==== Listed entries ====
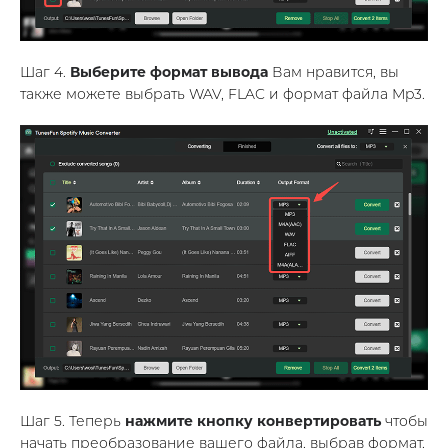
Шаг 4.
Выберите формат вывода
Вам нравится, вы
также можете выбрать WAV, FLAC и формат файла Mp3.
Шаг 5. Теперь
нажмите кнопку конвертировать
чтобы
начать преобразование вашего файла, выбрав формат,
====
### About this exercise
Pull every line containing the string "файла" out of the data above and copy it.

### Completed exercise
также можете выбрать WAV, FLAC и формат файла Mp3.
начать преобразование вашего файла, выбрав формат,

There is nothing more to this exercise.